TAREA:
Responde según el pasaje seleccionado:
(a) ¿Cuántas personas murieron en el atentado del mercado de Jerusalén?
(b) ¿Quién era el jefe del Mossad que asistió a la reunión con Netanyahu?
(c) ¿En qué cadena se le vio a Netanyahu durante la guerra del Golfo?

PASAJE SELECCIONADO:
##########

El 31 de julio de 1997, un día después de que dos terroristas suicidas de Hamas mataran a quince personas e hirieran a otras ciento cincuenta y siete en un mercado de Jerusalén, el jefe del Mossad, Danny Yatom, asistió a una reunión presidida por el primer ministro Benjamín Netanyahu. El primer ministro había asistido a una conmovedora conferencia de prensa, en la que había prometido no descansar hasta que los patrocinadores de esos terroristas suicidas dejaran de ser una amenaza.

Públicamente, Netanyahu se mostraba tranquilo y decidido, sus respuestas eran medidas y magistrales: Hamas no escaparía a las represalias, pero la forma en que serían encaradas no era materia de discusión. Éste era el Bibi de los días de Netanyahu en la CNN, durante la guerra del Golfo, cuando se había ganado repetidas alabanzas por sus declaraciones terminantes sobre las reacciones de Saddam Hussein y cómo eran vistas en Israel.

##########

MATERIAL PROPORCIONADO:
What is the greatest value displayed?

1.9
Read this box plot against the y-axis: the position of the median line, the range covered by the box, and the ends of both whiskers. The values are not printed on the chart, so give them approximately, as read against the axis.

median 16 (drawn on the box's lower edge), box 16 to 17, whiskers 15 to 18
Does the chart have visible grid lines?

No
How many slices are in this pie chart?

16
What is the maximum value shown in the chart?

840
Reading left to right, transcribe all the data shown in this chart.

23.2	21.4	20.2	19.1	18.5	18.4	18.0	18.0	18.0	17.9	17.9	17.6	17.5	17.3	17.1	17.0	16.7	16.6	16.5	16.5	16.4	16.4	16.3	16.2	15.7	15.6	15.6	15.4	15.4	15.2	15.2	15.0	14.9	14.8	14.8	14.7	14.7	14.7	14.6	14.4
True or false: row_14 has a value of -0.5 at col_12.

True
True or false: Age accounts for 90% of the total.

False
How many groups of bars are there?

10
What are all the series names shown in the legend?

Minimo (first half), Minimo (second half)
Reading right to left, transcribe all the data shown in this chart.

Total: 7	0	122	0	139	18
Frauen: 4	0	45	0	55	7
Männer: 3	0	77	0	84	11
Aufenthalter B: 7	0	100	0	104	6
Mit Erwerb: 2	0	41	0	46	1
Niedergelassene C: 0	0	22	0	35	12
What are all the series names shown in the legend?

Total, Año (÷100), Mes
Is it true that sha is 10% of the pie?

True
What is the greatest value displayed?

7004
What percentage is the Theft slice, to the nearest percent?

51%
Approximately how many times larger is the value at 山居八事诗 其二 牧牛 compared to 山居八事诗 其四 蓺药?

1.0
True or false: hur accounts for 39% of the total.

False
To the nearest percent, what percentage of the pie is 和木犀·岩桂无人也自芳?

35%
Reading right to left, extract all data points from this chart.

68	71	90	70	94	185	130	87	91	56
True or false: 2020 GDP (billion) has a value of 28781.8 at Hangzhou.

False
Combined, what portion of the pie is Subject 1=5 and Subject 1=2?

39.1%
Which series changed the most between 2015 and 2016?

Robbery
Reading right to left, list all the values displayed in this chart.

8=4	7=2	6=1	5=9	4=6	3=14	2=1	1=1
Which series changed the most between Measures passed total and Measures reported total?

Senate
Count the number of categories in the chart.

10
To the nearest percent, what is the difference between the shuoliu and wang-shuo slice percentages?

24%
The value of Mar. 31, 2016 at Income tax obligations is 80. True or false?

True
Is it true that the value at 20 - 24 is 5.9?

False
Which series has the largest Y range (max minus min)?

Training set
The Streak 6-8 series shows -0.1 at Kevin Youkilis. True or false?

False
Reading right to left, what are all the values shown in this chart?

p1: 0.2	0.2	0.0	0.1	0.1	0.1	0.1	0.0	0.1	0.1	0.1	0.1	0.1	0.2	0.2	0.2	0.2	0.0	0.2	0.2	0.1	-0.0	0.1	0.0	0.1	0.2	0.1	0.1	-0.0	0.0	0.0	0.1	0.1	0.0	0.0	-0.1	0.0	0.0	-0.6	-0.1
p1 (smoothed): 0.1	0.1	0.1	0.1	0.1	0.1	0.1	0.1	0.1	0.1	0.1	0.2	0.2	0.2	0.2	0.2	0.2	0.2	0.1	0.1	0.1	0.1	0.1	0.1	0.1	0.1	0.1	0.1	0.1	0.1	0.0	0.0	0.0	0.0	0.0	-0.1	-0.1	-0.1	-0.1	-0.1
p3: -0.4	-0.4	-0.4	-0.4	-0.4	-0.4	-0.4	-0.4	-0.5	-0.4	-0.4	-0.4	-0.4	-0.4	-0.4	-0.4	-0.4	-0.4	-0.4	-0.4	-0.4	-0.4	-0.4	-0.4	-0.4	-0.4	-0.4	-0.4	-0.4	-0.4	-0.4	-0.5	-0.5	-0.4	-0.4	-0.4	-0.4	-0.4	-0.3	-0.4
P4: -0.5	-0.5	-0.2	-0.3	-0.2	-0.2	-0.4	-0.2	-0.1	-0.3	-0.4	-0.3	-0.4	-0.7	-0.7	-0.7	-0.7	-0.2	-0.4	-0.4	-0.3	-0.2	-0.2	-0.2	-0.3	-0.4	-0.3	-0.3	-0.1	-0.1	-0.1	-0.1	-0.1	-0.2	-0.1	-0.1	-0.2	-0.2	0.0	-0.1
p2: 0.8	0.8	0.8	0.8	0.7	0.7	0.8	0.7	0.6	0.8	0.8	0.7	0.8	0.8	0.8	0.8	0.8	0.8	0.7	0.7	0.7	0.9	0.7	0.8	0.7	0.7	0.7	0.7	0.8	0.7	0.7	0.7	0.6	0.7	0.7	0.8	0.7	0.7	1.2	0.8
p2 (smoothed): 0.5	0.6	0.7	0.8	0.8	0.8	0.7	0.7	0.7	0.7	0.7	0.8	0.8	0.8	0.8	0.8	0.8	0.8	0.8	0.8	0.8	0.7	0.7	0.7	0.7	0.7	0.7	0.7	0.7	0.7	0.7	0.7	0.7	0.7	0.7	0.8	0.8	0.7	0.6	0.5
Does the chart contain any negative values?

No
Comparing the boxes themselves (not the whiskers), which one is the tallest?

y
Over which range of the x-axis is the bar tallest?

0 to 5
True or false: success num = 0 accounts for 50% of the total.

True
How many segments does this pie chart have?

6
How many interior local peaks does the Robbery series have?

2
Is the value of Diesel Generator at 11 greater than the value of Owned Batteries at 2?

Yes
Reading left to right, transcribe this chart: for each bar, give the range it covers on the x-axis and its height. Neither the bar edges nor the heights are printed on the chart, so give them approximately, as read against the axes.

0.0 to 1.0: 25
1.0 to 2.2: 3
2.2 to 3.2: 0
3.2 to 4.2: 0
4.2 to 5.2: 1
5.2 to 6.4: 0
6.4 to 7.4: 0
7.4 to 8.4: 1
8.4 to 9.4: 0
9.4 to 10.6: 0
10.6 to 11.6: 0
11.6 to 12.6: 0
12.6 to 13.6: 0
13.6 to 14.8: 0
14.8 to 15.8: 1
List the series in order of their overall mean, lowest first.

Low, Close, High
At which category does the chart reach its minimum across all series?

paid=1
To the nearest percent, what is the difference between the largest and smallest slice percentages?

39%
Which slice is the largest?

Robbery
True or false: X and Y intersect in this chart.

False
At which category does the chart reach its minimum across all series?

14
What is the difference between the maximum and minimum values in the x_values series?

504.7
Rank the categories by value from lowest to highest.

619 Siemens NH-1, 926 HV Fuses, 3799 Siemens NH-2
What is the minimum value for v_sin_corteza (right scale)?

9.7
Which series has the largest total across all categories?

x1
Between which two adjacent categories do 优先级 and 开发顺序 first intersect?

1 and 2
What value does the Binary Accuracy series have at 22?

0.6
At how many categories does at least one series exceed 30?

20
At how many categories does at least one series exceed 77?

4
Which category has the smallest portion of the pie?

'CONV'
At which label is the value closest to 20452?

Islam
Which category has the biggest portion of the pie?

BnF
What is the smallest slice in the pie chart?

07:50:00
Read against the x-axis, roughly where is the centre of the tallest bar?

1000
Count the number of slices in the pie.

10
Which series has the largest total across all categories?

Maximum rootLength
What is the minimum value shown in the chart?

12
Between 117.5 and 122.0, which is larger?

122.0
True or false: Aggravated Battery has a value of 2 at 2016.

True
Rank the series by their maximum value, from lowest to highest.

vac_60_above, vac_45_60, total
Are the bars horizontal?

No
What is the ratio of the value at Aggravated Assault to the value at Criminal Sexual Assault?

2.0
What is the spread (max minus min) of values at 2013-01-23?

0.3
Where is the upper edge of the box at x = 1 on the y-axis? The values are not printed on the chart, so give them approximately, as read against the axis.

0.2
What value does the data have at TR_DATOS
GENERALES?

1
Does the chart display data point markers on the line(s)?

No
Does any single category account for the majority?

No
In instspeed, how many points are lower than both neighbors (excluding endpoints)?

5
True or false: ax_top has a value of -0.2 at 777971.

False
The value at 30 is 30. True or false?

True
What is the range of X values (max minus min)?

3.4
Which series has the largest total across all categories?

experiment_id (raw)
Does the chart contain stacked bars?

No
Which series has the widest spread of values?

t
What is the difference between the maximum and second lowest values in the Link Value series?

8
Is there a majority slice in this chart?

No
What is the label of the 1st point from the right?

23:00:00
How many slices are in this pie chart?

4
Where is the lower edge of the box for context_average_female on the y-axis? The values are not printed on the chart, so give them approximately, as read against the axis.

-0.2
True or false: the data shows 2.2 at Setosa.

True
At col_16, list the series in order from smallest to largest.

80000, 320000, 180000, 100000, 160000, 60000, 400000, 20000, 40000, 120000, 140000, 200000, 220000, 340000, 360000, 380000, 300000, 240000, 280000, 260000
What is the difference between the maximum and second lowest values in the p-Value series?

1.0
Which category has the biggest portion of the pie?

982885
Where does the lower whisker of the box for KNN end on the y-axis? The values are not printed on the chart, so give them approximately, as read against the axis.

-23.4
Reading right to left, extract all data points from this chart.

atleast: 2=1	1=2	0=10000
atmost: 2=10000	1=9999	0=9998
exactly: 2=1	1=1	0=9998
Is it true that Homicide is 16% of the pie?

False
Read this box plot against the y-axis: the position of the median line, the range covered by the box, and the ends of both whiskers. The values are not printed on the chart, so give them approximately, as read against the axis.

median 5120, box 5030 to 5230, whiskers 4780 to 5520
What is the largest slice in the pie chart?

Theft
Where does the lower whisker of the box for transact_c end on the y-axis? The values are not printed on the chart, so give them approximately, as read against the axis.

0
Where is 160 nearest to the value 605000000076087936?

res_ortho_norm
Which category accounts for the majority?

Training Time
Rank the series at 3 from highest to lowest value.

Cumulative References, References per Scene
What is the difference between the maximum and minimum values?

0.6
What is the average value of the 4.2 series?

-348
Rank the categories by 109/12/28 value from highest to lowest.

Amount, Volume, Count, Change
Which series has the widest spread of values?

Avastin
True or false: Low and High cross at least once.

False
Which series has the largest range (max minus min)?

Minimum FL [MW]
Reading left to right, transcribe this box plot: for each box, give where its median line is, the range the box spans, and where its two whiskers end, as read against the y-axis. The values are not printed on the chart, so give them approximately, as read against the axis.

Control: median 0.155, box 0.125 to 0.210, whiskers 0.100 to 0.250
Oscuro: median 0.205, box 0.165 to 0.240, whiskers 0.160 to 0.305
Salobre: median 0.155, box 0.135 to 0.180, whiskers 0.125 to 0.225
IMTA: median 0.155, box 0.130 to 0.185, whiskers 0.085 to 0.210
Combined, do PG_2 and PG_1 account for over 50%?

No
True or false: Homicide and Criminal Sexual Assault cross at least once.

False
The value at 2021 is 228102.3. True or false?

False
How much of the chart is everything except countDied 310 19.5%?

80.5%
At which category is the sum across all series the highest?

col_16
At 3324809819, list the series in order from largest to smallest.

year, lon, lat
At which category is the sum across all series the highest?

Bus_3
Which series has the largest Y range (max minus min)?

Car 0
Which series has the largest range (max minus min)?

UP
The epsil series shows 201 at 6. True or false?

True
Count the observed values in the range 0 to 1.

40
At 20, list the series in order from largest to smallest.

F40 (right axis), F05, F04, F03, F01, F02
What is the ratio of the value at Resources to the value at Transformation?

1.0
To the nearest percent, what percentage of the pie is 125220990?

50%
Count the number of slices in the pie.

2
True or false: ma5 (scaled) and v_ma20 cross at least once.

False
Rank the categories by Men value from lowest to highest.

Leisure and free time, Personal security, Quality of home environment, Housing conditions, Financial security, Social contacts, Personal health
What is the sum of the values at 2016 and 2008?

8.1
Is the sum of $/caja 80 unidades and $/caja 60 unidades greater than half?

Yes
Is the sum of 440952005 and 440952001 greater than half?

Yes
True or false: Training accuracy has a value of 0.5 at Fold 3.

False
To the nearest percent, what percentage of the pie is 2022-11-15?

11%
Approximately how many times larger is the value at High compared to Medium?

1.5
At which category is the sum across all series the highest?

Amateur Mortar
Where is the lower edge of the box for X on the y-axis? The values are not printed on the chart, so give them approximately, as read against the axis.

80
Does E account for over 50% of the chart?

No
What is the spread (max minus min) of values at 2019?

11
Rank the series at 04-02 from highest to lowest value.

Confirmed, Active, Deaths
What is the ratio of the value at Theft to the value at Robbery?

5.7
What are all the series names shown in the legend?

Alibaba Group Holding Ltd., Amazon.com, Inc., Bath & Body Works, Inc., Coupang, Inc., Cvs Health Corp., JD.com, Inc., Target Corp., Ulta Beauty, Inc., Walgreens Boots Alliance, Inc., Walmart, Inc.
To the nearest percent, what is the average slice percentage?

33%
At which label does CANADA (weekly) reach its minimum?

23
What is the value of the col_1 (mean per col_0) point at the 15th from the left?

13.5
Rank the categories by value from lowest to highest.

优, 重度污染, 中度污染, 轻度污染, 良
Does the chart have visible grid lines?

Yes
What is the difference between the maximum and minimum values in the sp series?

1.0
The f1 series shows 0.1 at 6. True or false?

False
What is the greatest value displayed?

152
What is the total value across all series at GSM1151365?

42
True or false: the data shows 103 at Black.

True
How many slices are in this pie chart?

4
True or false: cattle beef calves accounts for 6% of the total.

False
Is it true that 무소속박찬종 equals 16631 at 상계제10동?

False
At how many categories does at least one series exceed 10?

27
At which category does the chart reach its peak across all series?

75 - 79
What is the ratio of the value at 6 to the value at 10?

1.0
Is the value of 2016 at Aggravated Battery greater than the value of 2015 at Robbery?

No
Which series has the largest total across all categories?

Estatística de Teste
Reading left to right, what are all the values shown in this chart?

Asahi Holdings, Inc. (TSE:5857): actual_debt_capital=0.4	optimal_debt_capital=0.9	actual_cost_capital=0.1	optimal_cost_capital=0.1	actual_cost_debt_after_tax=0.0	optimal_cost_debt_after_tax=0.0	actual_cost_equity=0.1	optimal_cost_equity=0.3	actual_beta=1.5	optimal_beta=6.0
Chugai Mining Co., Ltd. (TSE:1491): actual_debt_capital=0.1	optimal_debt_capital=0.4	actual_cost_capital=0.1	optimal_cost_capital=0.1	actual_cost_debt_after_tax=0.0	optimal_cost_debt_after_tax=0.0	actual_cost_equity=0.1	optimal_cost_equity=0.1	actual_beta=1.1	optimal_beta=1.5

##########

RESPUESTA:
(a) Quince personas.
(b) Danny Yatom.
(c) En la CNN.